Audit Changes to Dynamic Group Membership Rules through Workflow

Did you ever get to the bottom of this? I am wanting the exact same thing

I missed this question when it was asked originally, sorry about that!

I was able to trigger a Change Workflow when changing a Dynamic Group Membership Rule by setting it to be triggered by a modification to the edsaDGConditionsList attribute.

Thanks mate. Are you able to expand or screen shot your work flow or explain your filtering conditions. 

Here are the triggering conditions that I used.

The filter can be used to target a specific Dynamic Group like I have here. If it were blank, this would fire for all Dynamic Groups.

Thanks mate. I really appreciate you sharing that. Will give this a go. 

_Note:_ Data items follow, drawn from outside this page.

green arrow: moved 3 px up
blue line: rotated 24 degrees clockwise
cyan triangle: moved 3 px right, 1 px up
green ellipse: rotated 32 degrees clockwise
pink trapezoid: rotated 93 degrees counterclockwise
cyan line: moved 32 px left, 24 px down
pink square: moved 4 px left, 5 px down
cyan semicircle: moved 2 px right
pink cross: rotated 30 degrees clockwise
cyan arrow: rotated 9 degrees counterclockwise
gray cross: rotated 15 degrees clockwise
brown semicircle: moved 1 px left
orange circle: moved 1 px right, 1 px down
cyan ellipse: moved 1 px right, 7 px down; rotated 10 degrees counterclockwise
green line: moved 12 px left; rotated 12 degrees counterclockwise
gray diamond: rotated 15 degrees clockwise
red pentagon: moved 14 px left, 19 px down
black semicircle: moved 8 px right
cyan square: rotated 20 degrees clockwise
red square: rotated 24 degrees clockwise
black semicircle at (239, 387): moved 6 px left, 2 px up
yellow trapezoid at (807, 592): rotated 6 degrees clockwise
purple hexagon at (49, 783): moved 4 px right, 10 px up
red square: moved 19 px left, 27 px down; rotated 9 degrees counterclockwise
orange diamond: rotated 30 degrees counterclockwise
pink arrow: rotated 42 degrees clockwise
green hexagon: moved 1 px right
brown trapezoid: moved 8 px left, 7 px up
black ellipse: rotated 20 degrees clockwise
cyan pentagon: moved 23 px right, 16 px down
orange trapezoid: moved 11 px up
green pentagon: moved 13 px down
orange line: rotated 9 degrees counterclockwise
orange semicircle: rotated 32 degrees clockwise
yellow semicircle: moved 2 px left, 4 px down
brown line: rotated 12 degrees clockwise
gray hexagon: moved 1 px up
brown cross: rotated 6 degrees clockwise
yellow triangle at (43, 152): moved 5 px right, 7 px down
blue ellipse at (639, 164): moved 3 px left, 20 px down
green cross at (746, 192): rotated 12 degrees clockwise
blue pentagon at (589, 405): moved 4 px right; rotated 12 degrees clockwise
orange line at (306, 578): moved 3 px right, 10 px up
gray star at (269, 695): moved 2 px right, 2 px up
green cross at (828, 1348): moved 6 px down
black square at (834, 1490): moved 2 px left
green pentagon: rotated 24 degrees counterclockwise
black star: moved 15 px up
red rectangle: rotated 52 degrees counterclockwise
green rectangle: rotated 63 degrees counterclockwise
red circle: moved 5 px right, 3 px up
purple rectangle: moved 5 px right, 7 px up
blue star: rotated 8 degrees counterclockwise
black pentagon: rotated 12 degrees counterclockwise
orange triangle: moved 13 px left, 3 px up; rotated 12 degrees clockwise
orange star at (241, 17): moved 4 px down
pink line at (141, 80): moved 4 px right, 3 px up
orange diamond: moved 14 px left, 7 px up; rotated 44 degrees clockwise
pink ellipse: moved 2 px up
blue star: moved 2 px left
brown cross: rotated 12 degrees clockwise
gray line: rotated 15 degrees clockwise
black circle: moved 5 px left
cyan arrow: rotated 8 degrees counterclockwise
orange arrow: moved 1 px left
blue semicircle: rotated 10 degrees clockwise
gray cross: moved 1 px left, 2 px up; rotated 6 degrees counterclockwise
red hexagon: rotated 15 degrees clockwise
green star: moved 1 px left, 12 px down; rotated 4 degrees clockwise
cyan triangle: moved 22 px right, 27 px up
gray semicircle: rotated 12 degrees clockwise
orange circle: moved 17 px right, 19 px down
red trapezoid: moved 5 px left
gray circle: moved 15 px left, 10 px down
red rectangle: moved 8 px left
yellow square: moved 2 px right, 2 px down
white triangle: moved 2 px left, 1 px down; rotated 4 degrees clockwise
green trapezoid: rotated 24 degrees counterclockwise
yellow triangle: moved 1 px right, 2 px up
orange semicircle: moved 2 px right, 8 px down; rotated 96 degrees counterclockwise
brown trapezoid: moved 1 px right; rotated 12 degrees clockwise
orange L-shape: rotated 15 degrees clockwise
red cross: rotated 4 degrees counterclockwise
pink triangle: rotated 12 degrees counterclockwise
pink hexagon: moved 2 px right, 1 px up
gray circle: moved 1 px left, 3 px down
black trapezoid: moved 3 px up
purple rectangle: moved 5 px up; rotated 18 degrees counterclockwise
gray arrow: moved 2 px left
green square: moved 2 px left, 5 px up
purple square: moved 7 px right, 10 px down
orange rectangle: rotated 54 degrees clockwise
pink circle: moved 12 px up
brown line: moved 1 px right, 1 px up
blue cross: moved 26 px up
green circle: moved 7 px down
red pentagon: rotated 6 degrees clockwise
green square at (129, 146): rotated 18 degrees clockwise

Thanks mate. I have your example setup and sure enough i am now receiving an email alert when any changes are made to a Dynamic Group. 

Quick question in case you know the answer. Within the email alert that is sent out i am trying to set it so that it tells me what the change was. For example we use Dynamic groups but we have a few where we have explicit memberships. If someone ads user ABC to Group1 then i am trying to have the email alert say something like User ABC has just been added to Group 1

I have been through the tokens on the email template but unless i am missing something the ability to say who was changed is not there. 

An example. The Group Name and Change By are all good. I jusy need to report in the alert who was added or removed. 

Added or Removed: 
<br />
<br />
Group Name: <% =Operation.Target["samAccountName"] %>
<br />
<br />
Changed By: <% =Operation.InitiatorDisplayName %>

Any ideas? 

Many thanks

Craig  

That won't be possible without some custom scripting. Active Roles stores the Dynamic Group membership rules in the accountNameHistory attribute. The actual raw value of this attribute will show the GUID of the explicitly-included object which was just added, as well as the other rules which are configured. These will have to be interpreted and lookups will need to be performed so that the GUID is resolved to a user's name. It would also be necessary to get the before-and-after values of this attribute so that you could capture the differential.

This ask is much more easily done using native auditing tools.

I'm curious how these explicit adds are being performed  in your environment, because normally if you just explicitly add someone to the membership of a dynamic group, the membership rules will ultimately remove them.  You can have a membership rule that allows for explicit members but that would require that those editing the group have AR admin rights - which is something I strongly advise against handing out to just anyone.

Ok thanks mate. When you right click on the Dynamic group and view the change history you see whats been done. Is there no way of tapping  in to that at all? 

Ok thanks mate. When you right click on the Dynamic group and view the change history you see whats been done. Is there no way of tapping  in to that at all? 

craig mcfarlane said:

Is there no way of tapping  in to that at all? 

BTW, if you want to mine change history programmatically, take a look at the Quest PoSh cmdlet Get-QARSOperation.  You can filter on operation, object and so on.  Very useful for your use case should you choose to pursue it.

If you're not handy with PoSh, talk to your Quest / OneIdentity rep about finding an integration Partner to write that bit for you... there are some out there that will take on small tasks like this.